I can’t relax. My gears are making atrocious grating noises.

‘I must have a few spare parts somewhere . . .’ he adds.

‘I’m fed up with being mended. I want something strong enough to withstand powerful emotions, like everybody else. Haven’t you got a spare clock?’

‘That won’t solve anything. We need to mend your flesh-and-blood heart. And you don’t need a doctor or a clockmaker for that. You just need love, or time – but lots of time.’

‘I don’t want to wait! I don’t have any love left, so please, just change this clock for me.’

Méliès heads into town to find me a new heart.

‘Try to rest up until I’m back. And no silly business.’

I decide to wind up my old heart one last time. My head is spinning. A guilty thought flies away to Madeleine, who made so many sacrifices for me to be able to stand on my own two feet and keep going forward without snapping. I feel thoroughly ashamed.

I thrust the key into my lock and a sharp pain rises up beneath my lungs. Drops of blood form at the intersection of my clock hands. I try to pull out the key, but it sticks in the lock. Then I try un-jamming it with my broken clock hands. I force it, but my strength is fading fast. By the time I’ve finally succeeded, blood is pouring out of the lock. Curtain.

Méliès is back. I can only see a blurred moustache, you’d think my eyes had been replaced by Miss Acacia’s.

‘I found you a new heart – with no cuckoo and a much quieter tick-tock.’

‘Thank you . . .’

‘Do you like it?’

‘Yes, thank you . . .’

‘You’re quite sure you don’t want the heart Madeleine saved your life with?’

‘I’m sure.’

‘You’ll never be the same again, you do understand?’

‘That’s exactly what I want.’

I don’t remember anything after that, except for a hazy dream, followed by a gigantic hangover.

CHAPTER FOURTEEN

In which much is revealed, but not necessarily resolved, concerning ‘The Man Who Was No Hoax’

When I finally open my eyes, I can see my old clock lying on the bedside table. It’s odd being able to pick up your own heart. The cuckoo doesn’t work any more. And there’s dust on it. I feel like a ghost leaning against a gravestone and calmly smoking a cigarette, except for the fact that I’m alive. I’m wearing a strange pair of pyjamas and two tubes have been fitted into my veins – something else to drag around with me.

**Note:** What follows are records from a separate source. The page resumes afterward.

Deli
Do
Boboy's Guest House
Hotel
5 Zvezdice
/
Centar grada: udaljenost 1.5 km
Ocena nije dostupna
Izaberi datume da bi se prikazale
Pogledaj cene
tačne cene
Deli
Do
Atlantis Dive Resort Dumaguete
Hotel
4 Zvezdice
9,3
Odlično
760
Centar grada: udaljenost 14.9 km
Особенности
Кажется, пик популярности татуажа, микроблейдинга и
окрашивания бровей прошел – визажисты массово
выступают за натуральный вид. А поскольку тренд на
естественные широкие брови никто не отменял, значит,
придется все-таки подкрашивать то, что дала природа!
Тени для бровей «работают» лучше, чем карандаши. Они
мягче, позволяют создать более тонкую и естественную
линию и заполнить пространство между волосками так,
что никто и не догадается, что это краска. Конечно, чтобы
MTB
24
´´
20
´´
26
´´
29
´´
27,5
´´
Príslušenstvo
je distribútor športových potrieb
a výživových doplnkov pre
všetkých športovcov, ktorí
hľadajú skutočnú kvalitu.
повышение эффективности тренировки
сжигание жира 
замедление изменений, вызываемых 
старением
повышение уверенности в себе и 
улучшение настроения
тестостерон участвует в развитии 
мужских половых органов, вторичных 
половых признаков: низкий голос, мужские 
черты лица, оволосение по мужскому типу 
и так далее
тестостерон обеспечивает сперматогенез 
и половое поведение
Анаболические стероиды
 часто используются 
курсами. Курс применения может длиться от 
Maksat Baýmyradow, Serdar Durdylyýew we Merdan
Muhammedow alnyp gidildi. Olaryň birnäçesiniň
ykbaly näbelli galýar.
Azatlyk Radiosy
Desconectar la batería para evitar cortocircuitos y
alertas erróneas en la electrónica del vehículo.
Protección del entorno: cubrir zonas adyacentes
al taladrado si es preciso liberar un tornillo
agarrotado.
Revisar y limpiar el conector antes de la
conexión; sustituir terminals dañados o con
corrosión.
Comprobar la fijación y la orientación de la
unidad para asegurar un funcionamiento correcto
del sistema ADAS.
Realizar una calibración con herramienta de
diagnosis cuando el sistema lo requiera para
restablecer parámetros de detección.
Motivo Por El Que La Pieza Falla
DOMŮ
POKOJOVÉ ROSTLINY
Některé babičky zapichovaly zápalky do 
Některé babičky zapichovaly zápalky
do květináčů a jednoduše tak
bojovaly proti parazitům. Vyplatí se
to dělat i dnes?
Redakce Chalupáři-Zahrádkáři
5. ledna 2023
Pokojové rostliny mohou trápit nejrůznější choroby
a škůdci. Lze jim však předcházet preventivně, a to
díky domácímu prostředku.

I inspect my new heart without clock hands. It doesn’t make any noise. How long have I been asleep? Getting up is hard. My bones ache. Méliès is nowhere to be found. But there’s a woman dressed in white sitting at his desk. His new belle , I guess. I wave at her. She looks startled, as if she’s just seen an apparition. Her hands tremble. I think I might have frightened somebody at last.

‘You’ve no idea how happy I am to see you back on your feet . . .’

‘Me too. Where’s Méliès?’

‘Sit down, I need to explain a few things.’

‘I feel like I’ve been lying down for a hundred and fifty years, so standing up for five minutes isn’t going to hurt me.’

‘Honestly, it’s better if you sit down . . . I’ve got something important to tell you. Something nobody ever wanted to explain before.’

‘Where’s Méliès?’

‘He went back to Paris a few months ago. You’ve been asleep for a long time. He asked me to look after you. He loved you very much, you know. He was fascinated by the effect your clock had on your imagination. When you had your accident, he blamed himself terribly for not telling you about your true nature, even if he couldn’t be certain whether doing so would have changed the course of events. But you need to know the truth, now.’

‘What accident?’

‘Don’t you remember?’ she says sadly. ‘In Marbella, you tried to wrench out the clock that was stitched on to your heart.’

‘Oh yes . . .’

‘Méliès tried to graft on a new heart, to cheer you up.’

‘Cheer me up? I was at death’s door!’

‘Yes, we all think we’re going to die when we’re separated from someone we love. But I’m talking about your heart in the mechanical sense of the word. Listen carefully, because I know you’ll find what I’m about to say hard to believe . . .’

She sits down by my side and takes hold of my right hand. I can feel her trembling.

‘You could have lived without either clock, old or new. They don’t interact directly with your physical heart. They aren’t real prosthetics, they’re just placebos which, medically speaking, don’t do anything.’

‘But that’s impossible. Why would Madeleine have made all that up?’